No hay palabras para describir el sentimiento de desazón e impotencia que tenía. Sentía como si estuviera vacío por dentro. Aunque nadie decía nada, percibía lo que sentían algunas de las mujeres que allí se encontraban: «Usted es el siervo de Dios. Si había peligro, ¿por qué les pidió que fueran?». Aunque no sabía lo que iba a suceder, trataba de calmarlas y asegurarles que todo saldría bien. Oraba fervientemente y sentía el peso de una gran responsabilidad. ¿Acaso había actuado precipitadamente? Esperaba que no. Rogué a Dios que no lastimara a aquellas familias por mis errores. Deseaba haber ido con ellos. Estaba deshecho pero, finalmente, después de una gran lucha espiritual, empecé a sentir una paz que significaba que todo iba a salir bien.
Pasamos toda la noche de sobresalto en sobresalto ante cualquier ruido insólito, cada uno de los cuales interpretábamos como una posibilidad de esperanza, que luego desaparecía hasta quedar en la nada. Al fin, ya cerca del amanecer, escuchamos un grito distante; venía de muy lejos pero todos aguzamos el oído y cobramos ánimo. Pasaron varios minutos y… nada. Entonces volvió a escucharse un grito lejano: «Oku ‘ife’ae uafu?» (¿Dónde está el muelle?).
Todos nos habíamos puesto de pie con los ojos clavados en la oscuridad y el corazón latiendo con fuerza por la expectativa y el amor. Se elevó un coro de voces: unos lloraban y otros gritaban, algunos casi en estado de histeria, mientras otros respondían con calma: «¡El muelle está aquí!». La luz de las lámparas de kerosene comenzó a parpadear con más intensidad cuando levantaron las mechas y limpiaron los tubos. Una vez más, aunque ya provenía de más cerca, se oyó una voz que preguntaba: «Oku ‘ife’ae uafu?»; y entonces comenzó la comunicación y el reconocimiento de las personas que venían en el bote. Eran ellos; ¡habían regresado! El que los dirigía dijo, restando importancia al asunto: «Nos costó un poquito regresar, pero trajimos la arena para la capilla del Señor». Por supuesto, al decir eso, se quedó muy, pero muy corto.

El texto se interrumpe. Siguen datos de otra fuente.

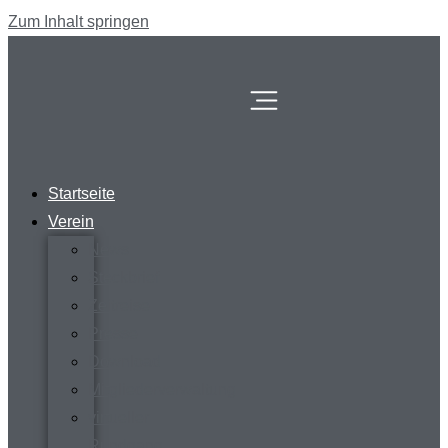
Zum Inhalt springen
Startseite
Verein
News
Steckbrief
Zeitreise
Presse
Download
Mitgliederverwaltung
virtueller
Rundgang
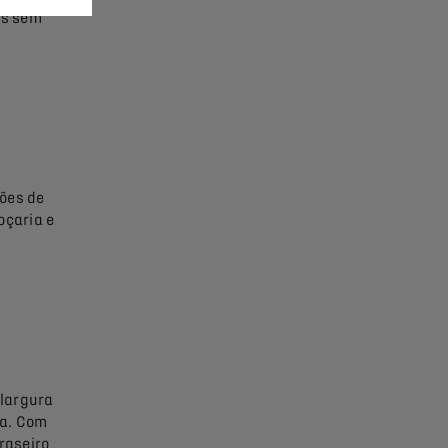
as sem
ões de
oçaria e
largura
ra. Com
raseiro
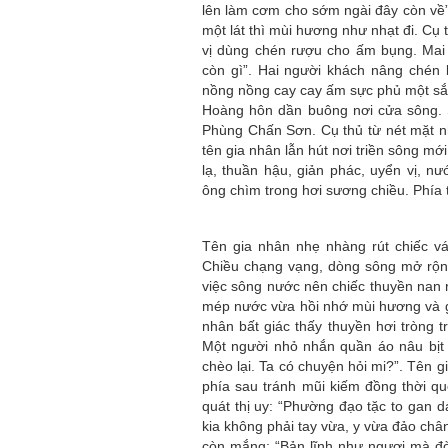
lên làm cơm cho sớm ngài đây còn về”.
một lát thì mùi hương như nhạt đi. Cụ
vị dùng chén rượu cho ấm bụng. Mai
còn gì”. Hai người khách nâng chén
nồng nồng cay cay ấm sực phủ một sắc
Hoàng hôn dần buông nơi cửa sông. S
Phùng Chấn Sơn. Cụ thủ từ nét mặt nh
tên gia nhân lẫn hút nơi triền sông 
lạ, thuần hậu, giản phác, uyển vị, 
ông chìm trong hơi sương chiều. Phía t
Tên gia nhân nhẹ nhàng rút chiếc v
Chiều chạng vạng, dòng sông mở rộng
việc sông nước nên chiếc thuyền nan 
mép nước vừa hồi nhớ mùi hương và gi
nhân bất giác thấy thuyền hơi tròng t
Một người nhỏ nhắn quần áo nâu bịt 
chèo lại. Ta có chuyện hỏi mi?”. Tên 
phía sau tránh mũi kiếm đồng thời q
quát thị uy: “Phường đạo tặc to gan 
kia không phải tay vừa, y vừa đảo châ
còn mắng: “Bản lĩnh như ngươi mà đò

Apenas amarraron el velero al muelle, los hombres fueron a la orilla a reencontrarse con sus respectivas esposas y otros integrantes de su familia. Creo que jamás experimenté con tal fuerza los sentimientos de amor, fe puesta en práctica y gratitud a Dios por Su ayuda. No hace falta decir que todos nos sentimos aliviados cuando concluyó aquella noche casi entera en vela.
Esto me hace pensar en la noche de vigilia que tiene lugar en la escena final de la ópera Madame Butterfly. Afortunadamente, la de Ha’apai tuvo un final más feliz aunque las emociones que experimentamos allá tienen algo en común con las de la ópera. Supongo que debemos llegar a conocer esos sentimientos para poder al menos vislumbrar lo que Dios debe de sentir cuando tantos de Sus seres queridos parecen perderse en las tinieblas del mal. Percibo algo de la emoción que se describe en el pasaje de las Escrituras que dice: «¡Cuán grande es su gozo por el alma que se arrepiente!» (que sale de la oscuridad y regresa al hogar) (D. y C. 18:13). Sentí ese gran gozo en Pangai cuando esposos e hijos salieron de la oscuridad, regresaron a los brazos de sus seres queridos y volvieron a salvo a su hogar.

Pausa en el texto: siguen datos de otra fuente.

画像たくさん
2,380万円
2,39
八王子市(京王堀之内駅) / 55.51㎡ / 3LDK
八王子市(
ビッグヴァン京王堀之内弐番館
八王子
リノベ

Las emociones tienen mucho poder y los sentimientos profundos no se olvidan con facilidad. Aprendí que esas sensaciones deben seguir la dirección correcta; y cualquiera que diga que tiene que apartarse de la religión a fin de expresar sus emociones jamás ha sentido la fuerza completa de la verdadera fe y del amor puro por Dios, los cuales se encuentran en su plenitud dentro de la religión. Ese sentimiento lo abarca todo.